At the weekend, Beijing announced that beginning 1 September (only days following the announcement) China will require foreign vessels to “report their detailed information” whenever entering what China claims as its “territorial waters”. Other countries have been quick to ask how and where exactly such a requirement will be applied.
China’s state-run Global Times reported this as a new regulation introduced by the country’s Maritime Safety Administration. It opened by declaring:
Operators of submersibles, nuclear vessels, ships carrying radioactive materials and ships carrying bulk oil, chemicals, liquefied gas and other toxic and harmful substances are required to report their detailed information upon their visits to Chinese territorial waters.
The report went on to state “vessels that may endanger the maritime traffic safety of China prescribed by laws, administrative regulations or provisions of the State Council – China’s cabinet – should also follow the new regulation”. This would require vessels to register name and call sign, position, next port of call and estimated time of arrival.
It remains unclear where China will seek to enforce its new regulations and how the rest of the international community will respond.
Such reporting requirements have long been debated in the history of the ocean and the context of coastal states security and rights for freedom of navigation, balancing potential threats against open passage for international trade. The United Nations Convention on the Law of the Sea (UNCLOS) sought to bridge these two interests by introducing the innocent passage regime in the territorial sea of coastal states, creating one of the most important principles of modern law of the sea.
UNCLOS stipulates that innocent passage is “continuous and expeditious”, “so long as it is not prejudicial to the coastal State’s peace, good order, or security”. Therefore, if a foreign vessel is undertaking an innocent passage, coastal states “shall not hamper the innocent passage of foreign ships through the territorial sea except in accordance with [the] Convention”. Coastal states can only conduct law enforcement if vessels are alleged to have breached the innocent passage regime within a territorial sea.
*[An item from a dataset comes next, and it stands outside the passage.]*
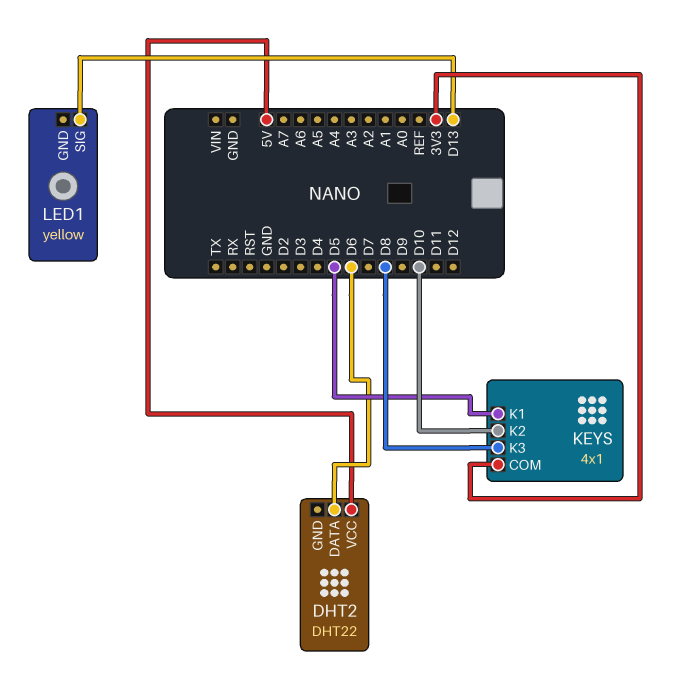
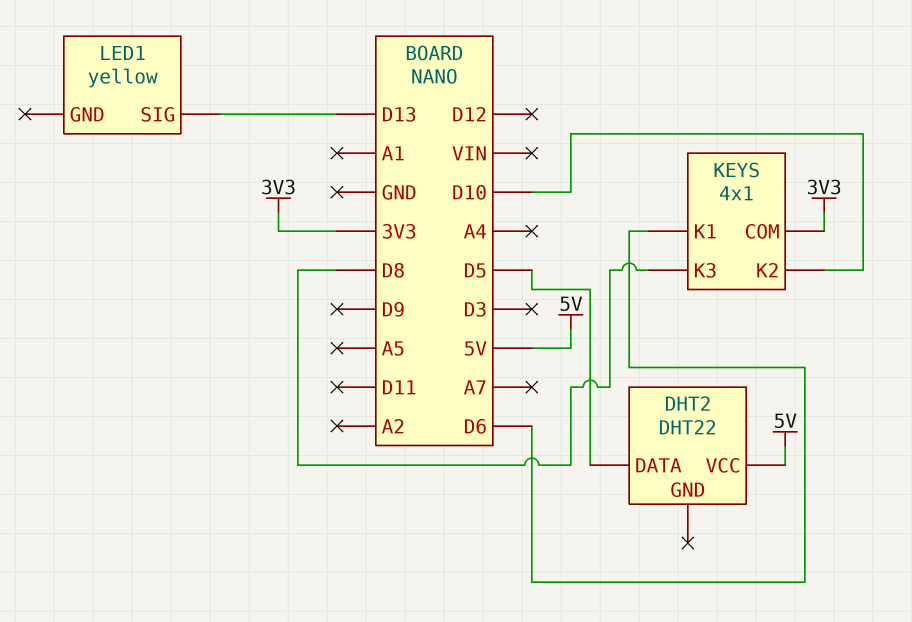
DHT2 pin DATA: D6 -> D5
KEYS pin K1: D5 -> D6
UNCLOS also includes examples of activities that may constitute a breach of innocent passage, including “any threat or use of force against the sovereignty, territorial integrity or political independence of the coastal State”, “any exercise or practice with weapons of any kind”, and the “launching, landing or taking on board of any military device”.
But the key qualification is that it occurs within “territorial sea”.
Under the new announcement reported from China’s Maritime Safety Administration, it is not clear whether all vessels are required to report, or only “submersibles, nuclear vessels, ships carrying radioactive materials and ships carrying bulk oil, chemicals, liquefied gas and other toxic and harmful substances”. And of these, whether it is only those that “endanger the maritime traffic safety of China”. Such ambiguity is likely deliberate.
The ambiguity extends to China’s claimed territorial waters. Under China’s Law on the Territorial Sea and the Contiguous Zone of 25 February 1992, article 2 stipulates that:
The [People’s Republic of China]’s territorial sea refers to the waters adjacent to its territorial land. And the PRC’s territorial land includes the mainland and its offshore islands, Taiwan and the various affiliated islands including Diaoyu Island, Penghu Islands, Dongsha Islands, Xisha Islands, Nansha (Spratly) Islands and other islands that belong to the People’s Republic of China. The PRC's internal waters refer to the waters along the baseline of the territorial sea facing the land.
These words are often represented in the so-called “nine-dash line” sweeping across the South China Sea. But the claims are disputed – including control of the Taiwan Strait. So it remains unclear where China will seek to enforce its new regulations and how the rest of the international community will respond.
What is most important is that China must still guarantee the right of innocent passage and not provoke more tensions in the disputed area of the South China Sea.